Right on time, the irises are blooming in my backyard, and I love cutting a few stems to bring inside where I can enjoy their flowers and heavenly scent while I’m in the kitchen.
Besides enjoying them for their beauty, these irises have a very special place in my heart. All those years ago, while in the throws of my epic mid-life crisis, they reminded me that my identity and my worth are not tied to what I do, but rather who I am. Every year since then, whenever my iris bloom, I smile to myself. And I thank God for meeting me in the garden that day and for helping me to see myself differently.
If you’ve been following along with my blog for a while, you have probably seen this post pop up a few other times. I know it sounds dramatic to say that this, but this is the blog post that changed my life.
I didn’t know it at the time, but that was the day that my life took on a whole new course, and I am and will forever continue to be profoundly and eternally grateful.
Two of my favorite flowers are going gangbusters in my back garden right now – Bearded Iris and ‘May Night’ Salvia.
I just love bearded irises.
This variety (I wish I could find the tag I saved with name of it) is particularly beautiful with its pale violet, ruffled edges. And the fragrance this flower gives off is intoxicating.
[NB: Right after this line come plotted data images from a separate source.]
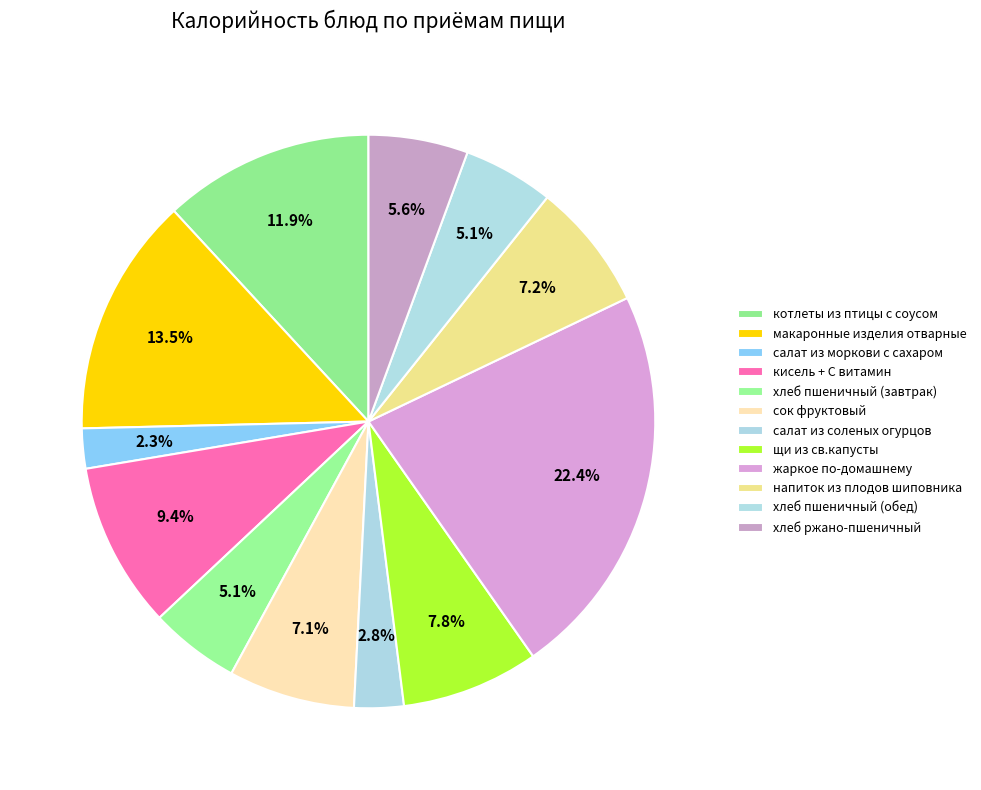

Is хлеб ржано-пшеничный the majority of the pie?

No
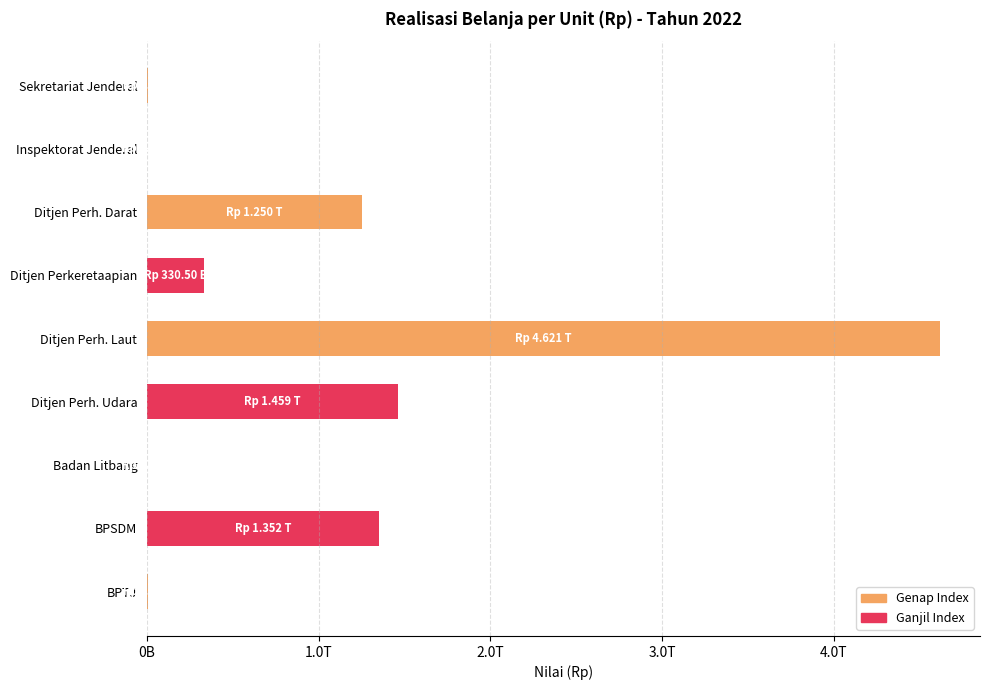

What is the smallest value displayed?

710388041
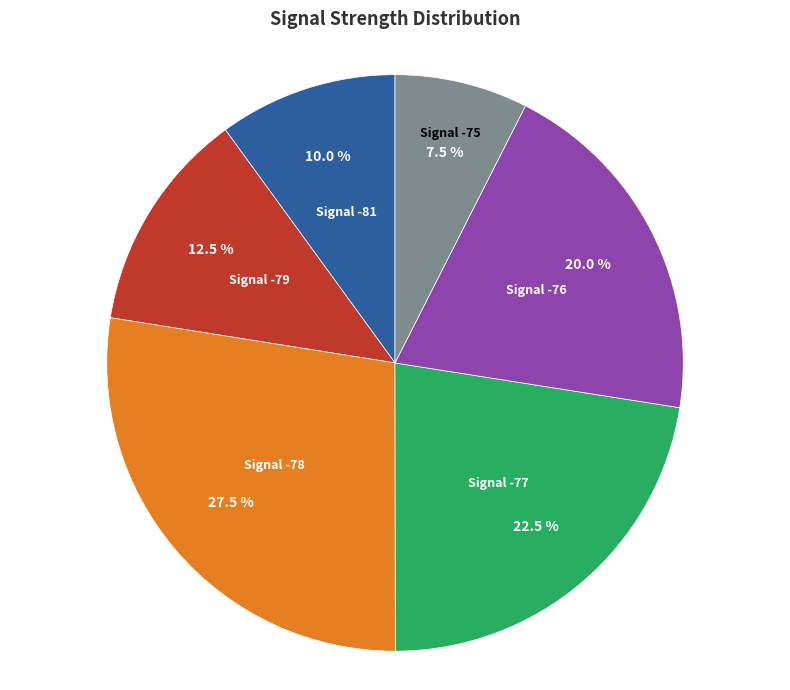

Which has a higher value, Signal -75 or Signal -78?

Signal -78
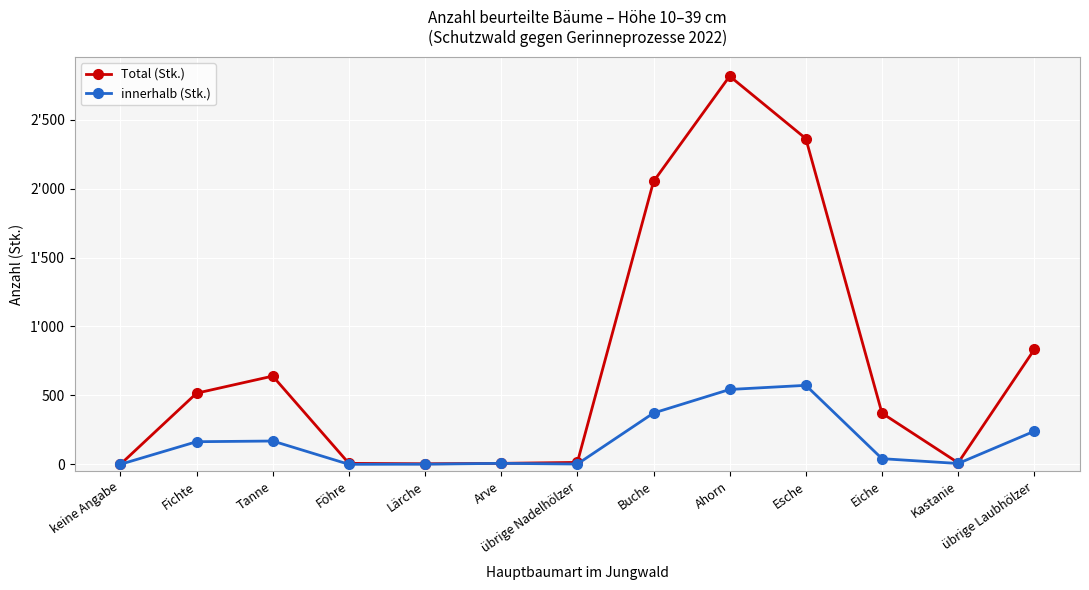

List the series in order of their peak value, lowest first.

innerhalb (Stk.), Total (Stk.)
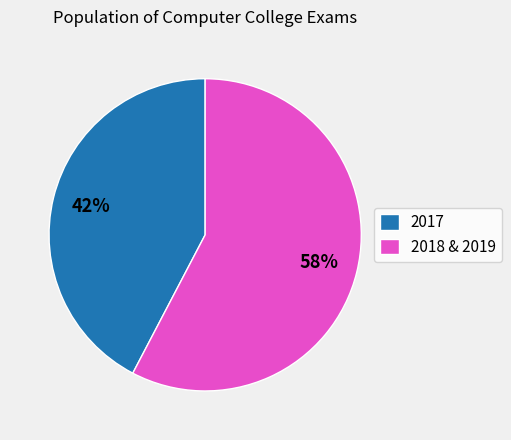

True or false: 2018 & 2019 accounts for 58% of the total.

True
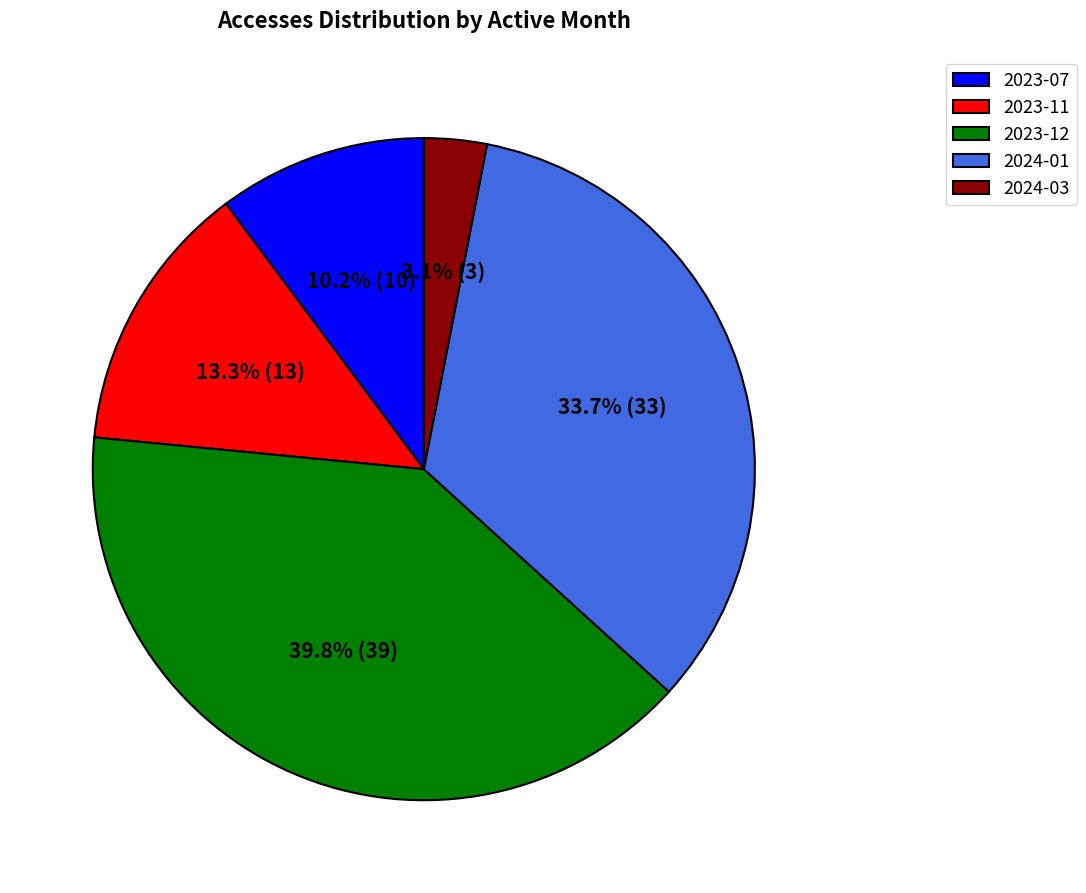

How many segments does this pie chart have?

5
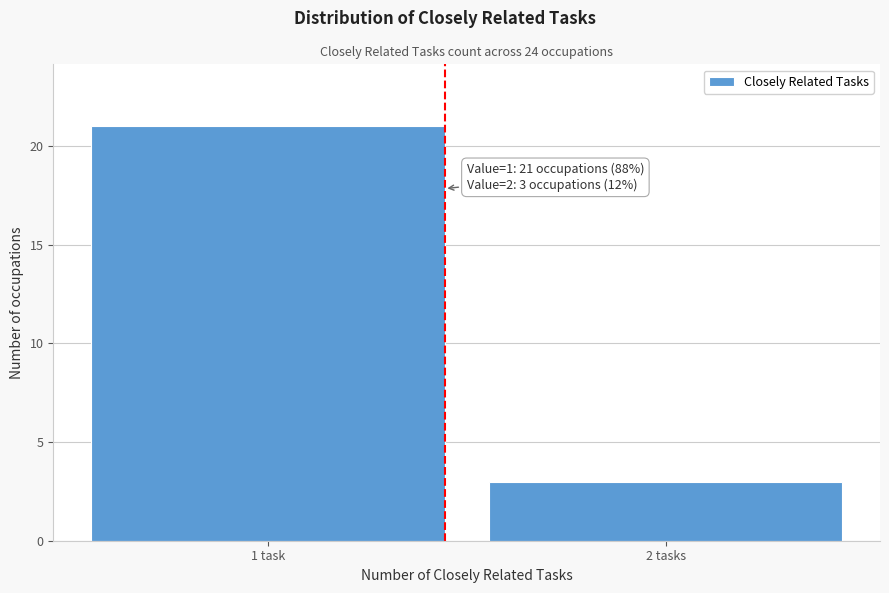

Reading left to right, what are all the values shown in this chart?

1 task=21	2 tasks=3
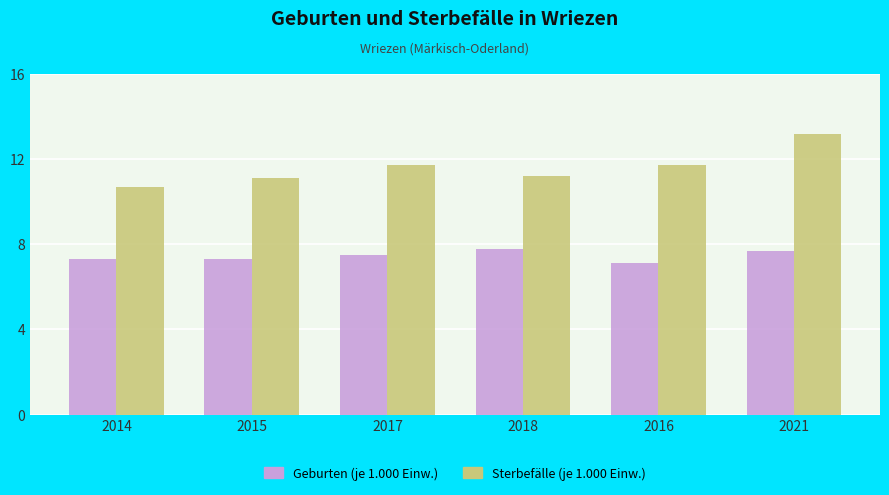

Reading left to right, list all the values displayed in this chart.

Geburten (je 1.000 Einw.): 7.3	7.3	7.5	7.8	7.1	7.7
Sterbefälle (je 1.000 Einw.): 10.7	11.1	11.7	11.2	11.7	13.2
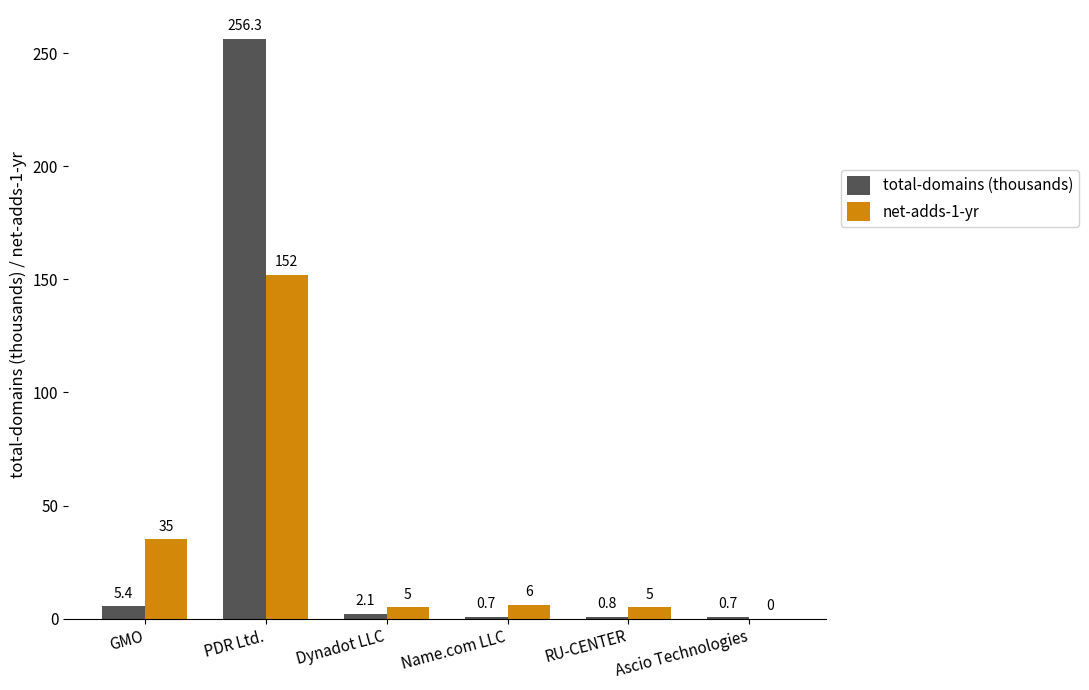

Between GMO and PDR Ltd., which series saw the biggest shift?

total-domains (thousands)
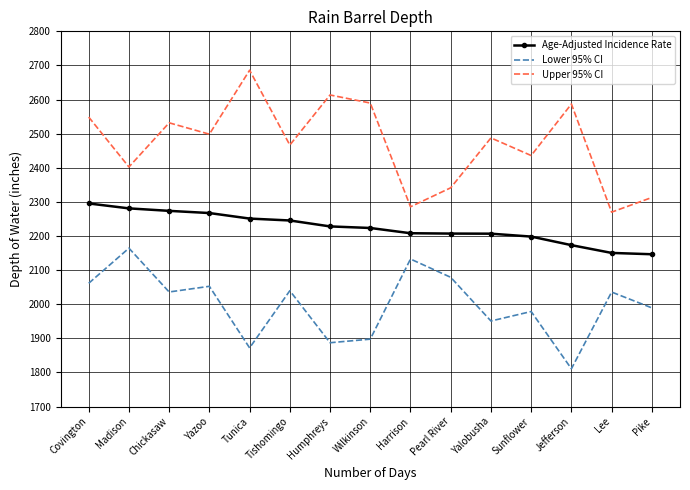

At which label does Age-Adjusted Incidence Rate first exceed 2223?

Covington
I like to put my nose right in the middle of it and inhale the delicately sweet scent.
And this salvia…
…I think I’ve mentioned before that I kinda have a thing for blue-ish, purple-y spikey flowers and this salvia is no exception. I really love these regal purple spikes. And although the flowers themselves are not really fragrant, because Salvias are in the same genus of plants as the common cooking herb Sage, the leaves give off a kind of woodsy/minty aroma.
The other day I was just walking around my flowerbed and admiring their beautiful blossoms. Pulling a few weeds here and there. And then I noticed that the Salvia was quite literally abuzz with little honey bees darting in and around all around the flowers. It made me smile thinking how proud my little Salvia plants must be to have such a grand purpose in the garden.
Why yes…I am projecting my own existential insecurities on my garden flowers now.
Then I looked over at my stately bearded Irises standing there so dignified and gracious. Although they didn’t appear to display the obvious function of providing nectar for honeybees, my Irises did not at all seem to be riddled with self-doubt about their purpose in life. After that, I just smiled to myself thinking how I’d really gone off the deep end this time. And I said a little thank you to God for Irises because they just make me so happy with their beautiful flowers and delightful fragrance.
And then it occurred to me…maybe that is their purpose.
When I thought about it a little more, neither the Iris nor the Salvia really tries to do anything to fulfill their purpose. Just being an Iris or a Salvia is quite enough – expressing their essential Iris-ness and Salvia-ness is their purpose, and God uses each one according its particular design and unique qualities.
I may or may not ever truly discover what my purpose is on this earth. But I think I am done with trying to do things to have purpose. Because the truth is that worrying about whether or not I’m doing enough to fulfill my purpose is just wearing me out. So instead, I have humbly offered my gifts and talents to God (gifts that I received from Him in the first place) to use as He sees fits. And from now on I am going to concentrate on just being. Expressing my essential Kelly-ness in all its tenderhearted, messy, hormonal, sentimental, womperjawed glory.